For any eligible sponsor of a 403(b) plan, it is critical, to ensure the ongoing tax-compliance of the plan, to conform your document to the form of an IRS pre-approved 403(b) document (available for use since March 2017) no later than March 31, 2020. This date is the IRS-announced end of the “special remedial amendment period” that permits correction of plan language defects retroactive to January 1, 2010, provided that plans are operated in the meantime according to the regulatory requirements.

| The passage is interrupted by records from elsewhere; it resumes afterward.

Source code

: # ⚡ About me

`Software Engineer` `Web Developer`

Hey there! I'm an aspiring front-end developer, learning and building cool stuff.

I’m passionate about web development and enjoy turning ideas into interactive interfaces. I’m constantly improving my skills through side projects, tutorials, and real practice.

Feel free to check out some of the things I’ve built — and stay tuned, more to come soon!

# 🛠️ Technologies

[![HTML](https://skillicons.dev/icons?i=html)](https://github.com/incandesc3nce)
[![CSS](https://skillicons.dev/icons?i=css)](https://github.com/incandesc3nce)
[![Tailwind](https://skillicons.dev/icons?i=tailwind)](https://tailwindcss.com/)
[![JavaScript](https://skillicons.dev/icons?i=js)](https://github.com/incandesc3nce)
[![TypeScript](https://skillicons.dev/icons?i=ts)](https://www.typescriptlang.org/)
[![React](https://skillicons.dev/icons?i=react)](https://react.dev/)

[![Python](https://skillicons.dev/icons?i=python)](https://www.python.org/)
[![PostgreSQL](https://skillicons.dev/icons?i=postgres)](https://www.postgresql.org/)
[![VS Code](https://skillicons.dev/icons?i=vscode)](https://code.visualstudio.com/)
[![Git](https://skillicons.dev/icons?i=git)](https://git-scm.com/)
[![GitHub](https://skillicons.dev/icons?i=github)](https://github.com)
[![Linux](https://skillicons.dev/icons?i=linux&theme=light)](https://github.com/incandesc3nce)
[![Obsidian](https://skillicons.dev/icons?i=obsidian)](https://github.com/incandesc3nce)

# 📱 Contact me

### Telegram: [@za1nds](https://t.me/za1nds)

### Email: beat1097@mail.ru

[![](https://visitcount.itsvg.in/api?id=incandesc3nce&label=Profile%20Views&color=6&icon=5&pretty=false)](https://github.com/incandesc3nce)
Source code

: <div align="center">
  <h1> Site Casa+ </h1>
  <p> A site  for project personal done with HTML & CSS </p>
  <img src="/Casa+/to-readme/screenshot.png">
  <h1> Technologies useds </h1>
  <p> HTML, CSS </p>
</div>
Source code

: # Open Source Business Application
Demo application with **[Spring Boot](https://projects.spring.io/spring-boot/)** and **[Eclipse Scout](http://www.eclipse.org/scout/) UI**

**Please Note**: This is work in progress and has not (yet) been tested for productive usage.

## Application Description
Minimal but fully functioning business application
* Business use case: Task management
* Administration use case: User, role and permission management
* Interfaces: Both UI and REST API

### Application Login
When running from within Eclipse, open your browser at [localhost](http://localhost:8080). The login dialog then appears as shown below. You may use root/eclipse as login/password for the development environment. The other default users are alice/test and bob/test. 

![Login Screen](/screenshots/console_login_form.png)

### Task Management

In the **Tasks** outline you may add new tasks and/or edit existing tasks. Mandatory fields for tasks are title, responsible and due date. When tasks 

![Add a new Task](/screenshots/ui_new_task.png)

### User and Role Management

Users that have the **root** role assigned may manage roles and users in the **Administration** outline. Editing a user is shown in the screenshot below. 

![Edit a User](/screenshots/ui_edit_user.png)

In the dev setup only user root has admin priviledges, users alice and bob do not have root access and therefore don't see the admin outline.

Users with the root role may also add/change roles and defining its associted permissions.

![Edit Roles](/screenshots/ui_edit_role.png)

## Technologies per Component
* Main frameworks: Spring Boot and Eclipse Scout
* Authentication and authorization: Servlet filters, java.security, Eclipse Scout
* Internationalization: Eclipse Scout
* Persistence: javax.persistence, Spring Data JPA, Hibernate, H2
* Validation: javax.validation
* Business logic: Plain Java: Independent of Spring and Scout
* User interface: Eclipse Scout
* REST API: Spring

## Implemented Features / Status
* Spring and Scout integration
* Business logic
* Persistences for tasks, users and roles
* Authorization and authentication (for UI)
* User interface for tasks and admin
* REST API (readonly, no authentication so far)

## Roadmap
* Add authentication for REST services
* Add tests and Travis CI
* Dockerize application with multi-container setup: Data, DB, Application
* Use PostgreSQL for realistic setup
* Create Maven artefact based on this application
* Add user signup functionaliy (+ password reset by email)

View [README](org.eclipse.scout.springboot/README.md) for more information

This means that if your last 403(b) plan amendment and restatement pre-dates March 2017, or is not otherwise in the form of a 2017 IRS-approved document, an amendment and restatement must occur by the deadline to ensure proper compliance. The IRS will not honor, or issue, any letters as to the qualified status of an individual 403(b) plan. This is why all 403(b) plan sponsors must adopt a 2017 pre-approved document. Pre-approved documents are available through a number of plan service providers, third-party administrators, and employee benefits attorneys.

Any employer who, for whatever reason, never complied with the final 403(b) regulations (and ERISA, if applicable), and operated 403(b) program subsequent to December 31, 2009 without adopting a written 403(b) plan document, may make use of an IRS correction program. Under the IRS’s Employee Plan Compliance Resolution System, a properly documented correction and application, together with a fee, can be submitted to obtain administrative relief for the failure to previously document the plan. It is likely that the ability to correct a failure to have a plan document will become significantly more restricted (and expensive) if not addressed prior to March 31, 2020.

In our experience, the IRS has been active, in recent years, in auditing the operations of 403(b) plans of Wisconsin entities and organizations. It should be anticipated that 403(b) plan audits on and after April 1, 2020 will review not only operational, but also documentational, compliance with the 403(b) plan rules.

While the March 31, 2020 deadline is still two and a half years away, it can take some time for 403(b) plan changes to be fully considered and approved by the required bodies (retirement plan committees, and or boards of education or boards of directors) that are common within the organizations of eligible employers.

The existence of the deadline also presents an opportunity for 403(b) plan sponsors to revisit the extent to which current plan design features are functioning to support human resources objectives (on both a recruitment, retention, and costs basis), and whether any design amendments should be considered in conjunction with the required amendment and restatement.